Details
-
Sub-task
-
Status: Closed
-
Blocker
-
Resolution: Fixed
-
None
Description
Follow up the test for https://issues.apache.org/jira/browse/FLINK-35533
In Flink 1.20, we proposed integrating Flink's Hybrid Shuffle with Apache Celeborn through a pluggable remote tier interface. To verify this feature, you should reference these main two steps.
1. Implement Celeborn tier.
- Implement a new tier factory and tier for Celeborn, including these APIs, including TierFactory/TierMasterAgent/TierProducerAgent/TierConsumerAgent.
- The implementations should support granular data management at the Segment level for both client and server sides.
2. Use the implemented tier to shuffle data.
- Compile Flink and Celeborn.
- Deploy Celeborn service
- Deploy a new Celeborn service with the new compiled packages. You can reference the doc (https://celeborn.apache.org/docs/latest/) to deploy the cluster.

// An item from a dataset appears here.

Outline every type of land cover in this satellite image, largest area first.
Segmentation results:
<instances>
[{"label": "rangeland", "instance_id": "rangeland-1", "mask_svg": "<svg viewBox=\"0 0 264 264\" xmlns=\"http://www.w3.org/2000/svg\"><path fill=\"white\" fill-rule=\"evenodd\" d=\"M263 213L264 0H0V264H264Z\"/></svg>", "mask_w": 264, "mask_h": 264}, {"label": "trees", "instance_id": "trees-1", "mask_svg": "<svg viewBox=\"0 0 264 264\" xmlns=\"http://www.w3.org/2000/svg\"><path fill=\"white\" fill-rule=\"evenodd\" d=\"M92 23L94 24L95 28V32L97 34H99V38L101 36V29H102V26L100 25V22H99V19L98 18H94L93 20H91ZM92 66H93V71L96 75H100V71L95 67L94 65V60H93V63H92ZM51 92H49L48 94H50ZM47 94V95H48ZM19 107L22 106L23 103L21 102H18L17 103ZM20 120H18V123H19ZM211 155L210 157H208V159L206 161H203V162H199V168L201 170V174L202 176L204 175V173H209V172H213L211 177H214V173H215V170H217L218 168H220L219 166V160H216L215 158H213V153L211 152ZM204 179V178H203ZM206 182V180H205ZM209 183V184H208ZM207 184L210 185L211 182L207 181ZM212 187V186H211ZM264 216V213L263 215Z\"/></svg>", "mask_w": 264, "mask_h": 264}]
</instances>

- Add the compiled flink plugin jar (celeborn-client-flink-xxx.jar) to Flink classpaths.
- Configure the options to enable the feature.
- Configure the option taskmanager.network.hybrid-shuffle.external-remote-tier-factory.class to the new Celeborn tier classes. Except for this option, the following options should also be added.
execution.batch-shuffle-mode: ALL_EXCHANGES_HYBRID_FULL celeborn.master.endpoints: <the celeborn endpoint address> celeborn.client.shuffle.partition.type: MAP
- Run some test examples(e.g., WordCount) to verify the feature.